Bandung akan selalu punya tempat tersendiri di hati. Bukan karena ia lahir dan besar di sini. Melainkan karena Bandung selalu punya cerita dari masa ke masa.

Cerita romansa yang tidak habis dimakan masa, begitu katanya.

Seorang laki-laki dengan pakaian serba hitam tampak duduk bersama teman-temannya di dalam ruangan yang besarnya 6 × 9 meter. Dengan dinding didominasi warna abu gelap. Bendera kebanggaan juga berdiri di sudut ruang.

Mereka menyebut ruangan ini sebagai— markas 112.

"Bim, tau teu kalo kamarin si Aji diajak balapan sama Aryo? Tapi cuma berdua aja tanpa bawa antek-antek." ucap Satya— pria dengan rambut kriting yang baru masuk ke dalam markas sambil membawa lima gelas es teh.

Bimantara yang sedang bermain ponsel pun mendongak. "Balapan? Serius?"

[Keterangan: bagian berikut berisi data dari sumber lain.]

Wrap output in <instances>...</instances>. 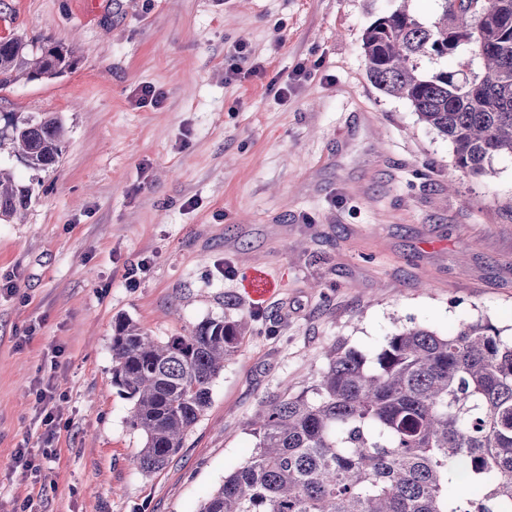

"Serius, anying." jawab Satya.

"Diterima sama si Aji?"

Satya menusukkan sedotan ke gelas es teh. "Masih ditimbang-timbang sama si Aji. Yah lagian si Aryo pake taruhan. Biasalah masalah awewe." balasnya sebelum meminum es teh.

"Teu usah digubris. Buang-buang waktu, lagian kalo Kang Nanda tau juga gak akan bolehin." celetuk Bagas— pria dengan tatto di lengan kanan. Kini mengambil duduk di sebelah Bimantara dan mengambil salah satu es teh yang ada di meja.

Kemudian mendengarnya membuat Bimantara mengangguk setuju. "Bener kata si Bagas. Ntar kalo maneh ketemu si Aji bilangin gak usah digubris." tuturnya.

"Kalian lupa kalo si Aji keras kepala? Apalagi si Aryo yang nantangin duluan pakai bawa-bawa ceweknya. Kalo menyangkut harga diri dan menyangkut ceweknya, aih, si Aji teu bisa disenggal senggol. Teu wani aing cegah si Aji." ujar Satya sambil mengangkat tangan.

Bimantara terlihat menghela napas panjang. Sudah hampir delapan tahun ia bergabung ke dalam keluarga ini. Mungkin untuk orang awam menganggapnya hanya sebagai geng motor biasa atau bahkan komplotan. Tapi bagi Bimantara— mereka adalah keluarganya. Keluarga yang menyelamatkan dari kehidupan rumah yang asli.

Dan apa yang diucapkan dari kedua temannya barusan ini benar. Namun saling bertentangan. Laki-laki itu kembali bersuara. "Yaudah engke biar aing yang ngomong." ucapnya yang lantas berdiri sambil memakai jaket. "Cabut dulu, ya. Kalo ada yang nanya bilangin lagi keluar."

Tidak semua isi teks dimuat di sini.